The idea that any person is a completely static, flat character is so inconceivable and unlikely that I truly have a hard time understanding why we cannot accept an apology from a matured person.

If we have no evidence that a person has made any recent damaging remarks, then how can we prove they haven't changed since they tweeted something wrong in 2013?

Of course, there are people who have recently or continuously proven they are indecent people who are not deserving of any sort of public exposure, but if they are truly so horrible, people will drop them without you having to tell them to do so. You don't have to condemn those who still remain loyal; they are probably not the kind of people you need to waste your time on anyway.

If the people canceling others were constantly watched like the people they have damned, I am absolutely sure there is something we could find from their past to cancel them as well.

Sometimes it is hard to remember that famous people are still human beings just like us. Anyone is prone to make mistakes, and those mistakes can absolutely be rectified over time.

Nowadays, people love jumping on the bandwagon of finding a new person to hate and don't even stop to think about the damage it could do to that person's life and reputation.

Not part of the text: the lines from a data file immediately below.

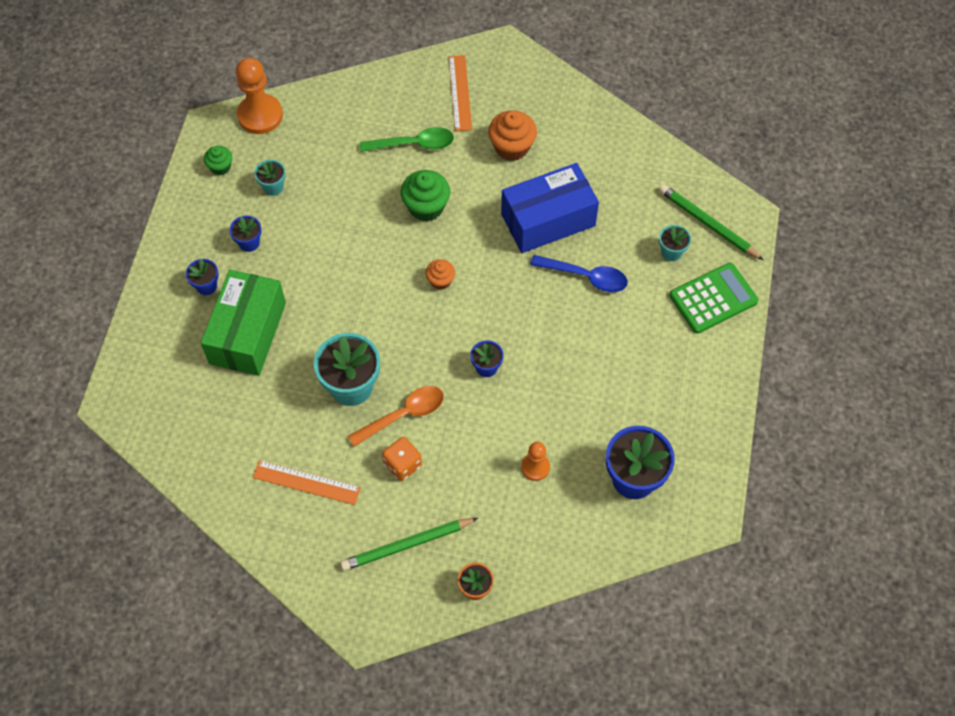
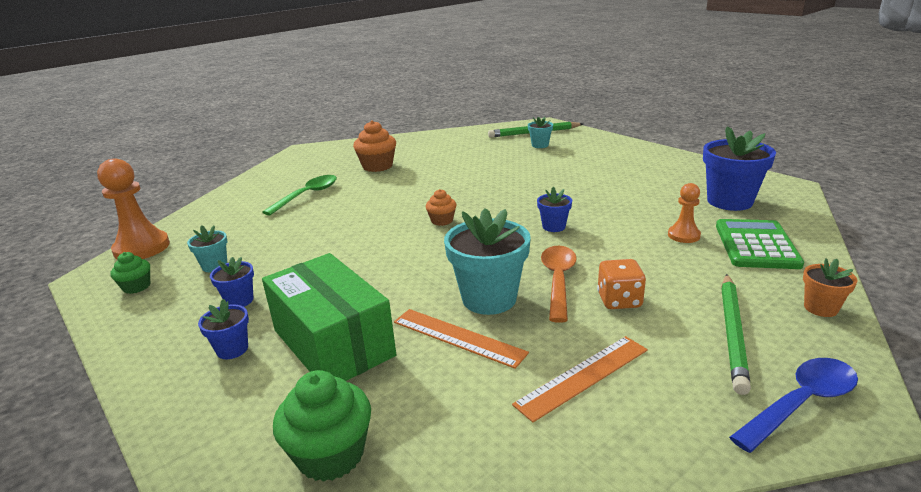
camera: 50 degrees left, 35 degrees down
(426, 207) = (367, 206): green cupcake -> green cupcake (331, 455)
(460, 93) = (303, 170): orange ruler -> orange ruler (458, 337)
(548, 220) = (455, 171): blue box -> none
(586, 277) = (521, 171): blue spoon -> blue spoon (801, 403)
(713, 298) = (593, 143): green calculator -> green calculator (756, 245)

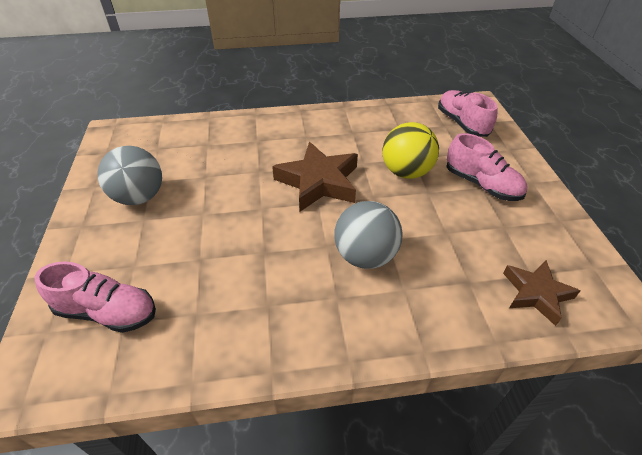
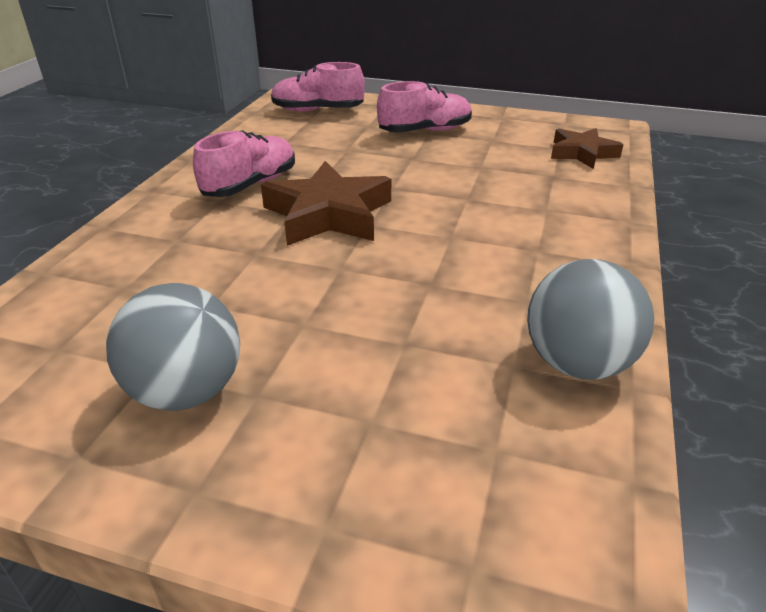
camera: 65 degrees left, 10 degrees down
(107, 312) = (463, 468): pink shoe -> pink shoe (250, 185)
(365, 256) = (484, 217): grey ball -> grey ball (577, 363)
(406, 172) = (367, 159): yellow ball -> none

Give people a chance to prove that they are decent human beings before deciding whether "we" as a whole should love or hate them based on such a small amount of evidence.

I am not saying you have to love every celebrity. If you don't like what someone has said or done you absolutely do not have to give them your attention or devotion, but you should not tell me whether I can like them or not.

In 2019 we should put an end to canceled culture, and, instead, learn to take people at their word and accept their apologies for their past wrongdoings.